▸ **PROVIDED TEXT**
Safe Harbor Redux: President Bush Signs Federal Rule Of Evidence 502 Into Law

In what I would regard as the most lawyer (and client) friendly federal rule change since the "safe harbor" provision was added to Federal Rule of Civil Procedure 11, President Bush recently signed into law Federal Rule of Evidence 502, which is entitled, "Attorney-Client Privilege and Work Product:  Limitations on Waiver."  The Rule makes it so that disclosures, whether intentional or inadvertent, which previously led to partial or complete waiver of the attorney-client privilege and work produce protection (at least in certain courts), no longer do so.

According to the new Rule,

The following provisions apply, in the circumstances set out, to disclosure of a communication or information covered by the attorney-client privilege or work-product protection.

  1. Disclosure Made in a Federal Proceeding or to a Federal Office or Agency; Scope of a Waiver- When the disclosure is made in a Federal proceeding or to a Federal office or agency and waives the attorney-client privilege or work-product protection, the waiver extends to an undisclosed communication or information in a Federal or State proceeding only if:
    1. the waiver is intentional;
    2. the disclosed and undisclosed communications or information concern the same subject matter; and
    3. they ought in fairness to be considered together.
  2. Inadvertent Disclosure- When made in a Federal proceeding or to a Federal office or agency, the disclosure does not operate as a waiver in a Federal or State proceeding if:
    1. the disclosure is inadvertent;
    2. the holder of the privilege or protection took reasonable steps to prevent disclosure; and
    3. the holder promptly took reasonable steps to rectify the error, including (if applicable) following Federal Rule of Civil Procedure 26(b)(5)(B).

▸ **SUPPLIED RECORDS**
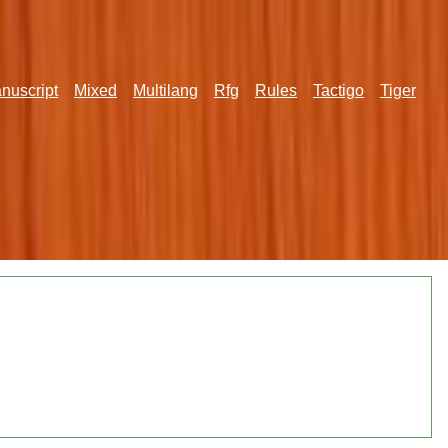
nuscript
Mixed
Multilang
Rfg
Rules
Tactigo
Tiger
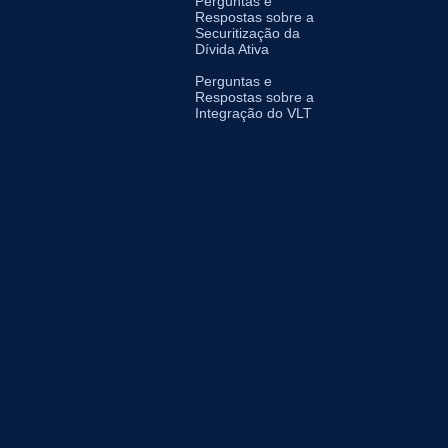
Perguntas e
Respostas sobre a
Securitização da
Dívida Ativa
Perguntas e
Respostas sobre a
Integração do VLT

▸ **REQUIREMENT A**
In the text on Federal Rule of Evidence 502, what is the official title of the rule?
▸ **REQUIREMENT B**
Reproduce word for word every line of text read from the records, omitting the pictures from your answer.
The records have no connection to the text on Federal Rule of Evidence 502.

▸ **ANSWER BOX A**
"Attorney-Client Privilege and Work Product: Limitations on Waiver."

▸ **ANSWER BOX B**
nuscript
Mixed
Multilang
Rfg
Rules
Tactigo
Tiger
Perguntas e
Respostas sobre a
Securitização da
Dívida Ativa
Perguntas e
Respostas sobre a
Integração do VLT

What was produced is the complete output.